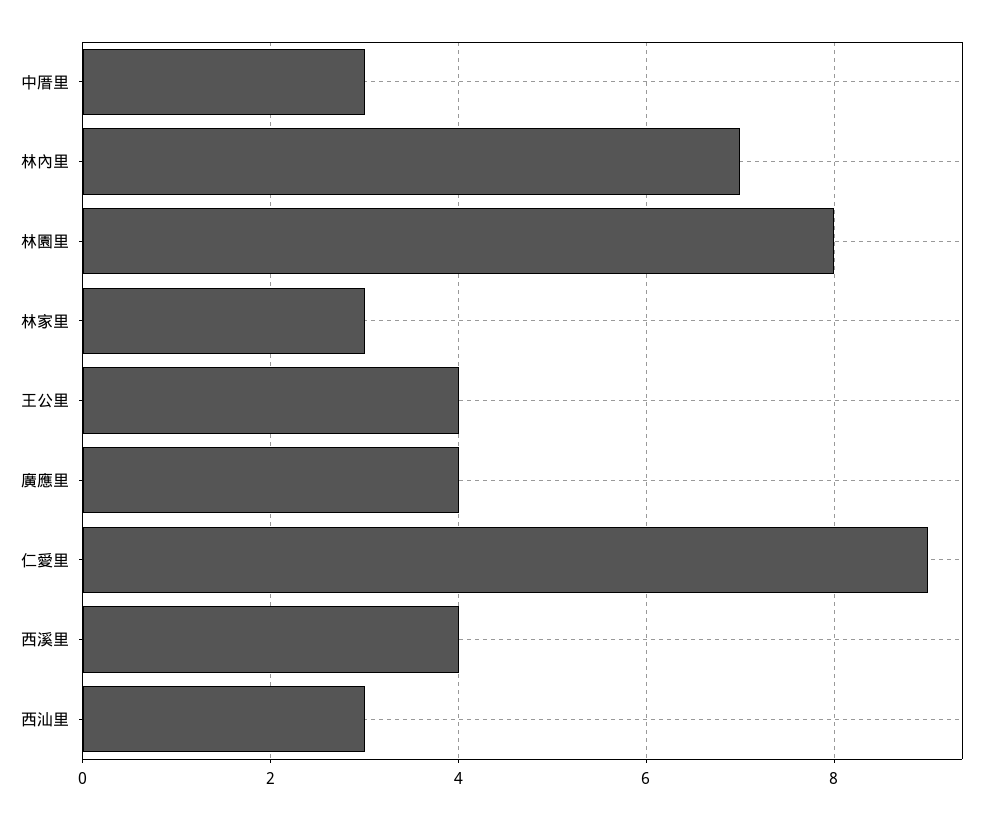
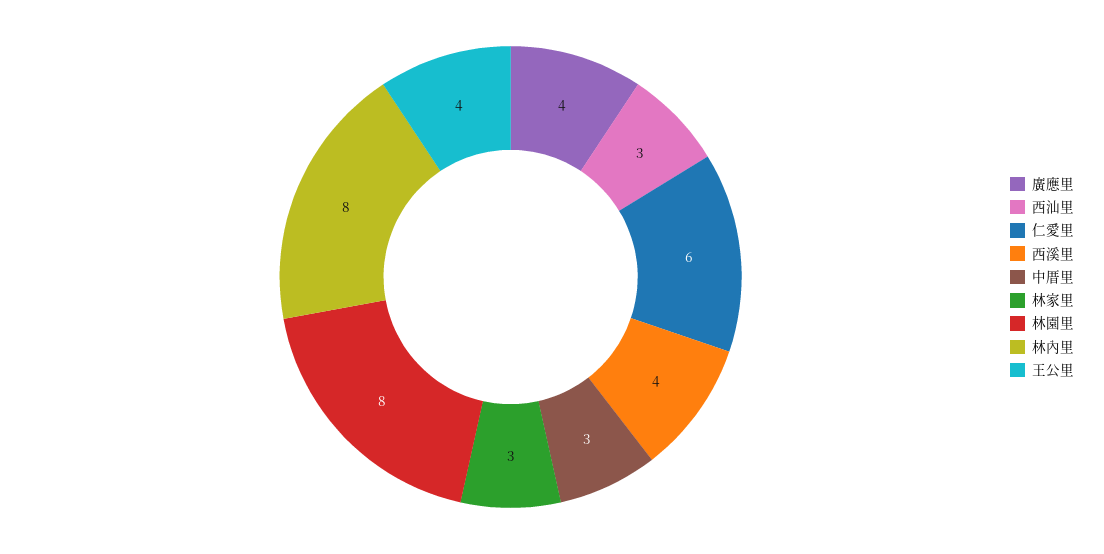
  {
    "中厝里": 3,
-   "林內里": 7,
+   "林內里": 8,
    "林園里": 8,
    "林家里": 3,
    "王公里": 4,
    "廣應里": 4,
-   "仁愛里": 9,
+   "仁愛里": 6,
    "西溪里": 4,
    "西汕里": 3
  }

########################################

Repeat each entry precisely as it appears. Leave the pictures out.

  {
    "中厝里": 3,
-   "林內里": 7,
+   "林內里": 8,
    "林園里": 8,
    "林家里": 3,
    "王公里": 4,
    "廣應里": 4,
-   "仁愛里": 9,
+   "仁愛里": 6,
    "西溪里": 4,
    "西汕里": 3
  }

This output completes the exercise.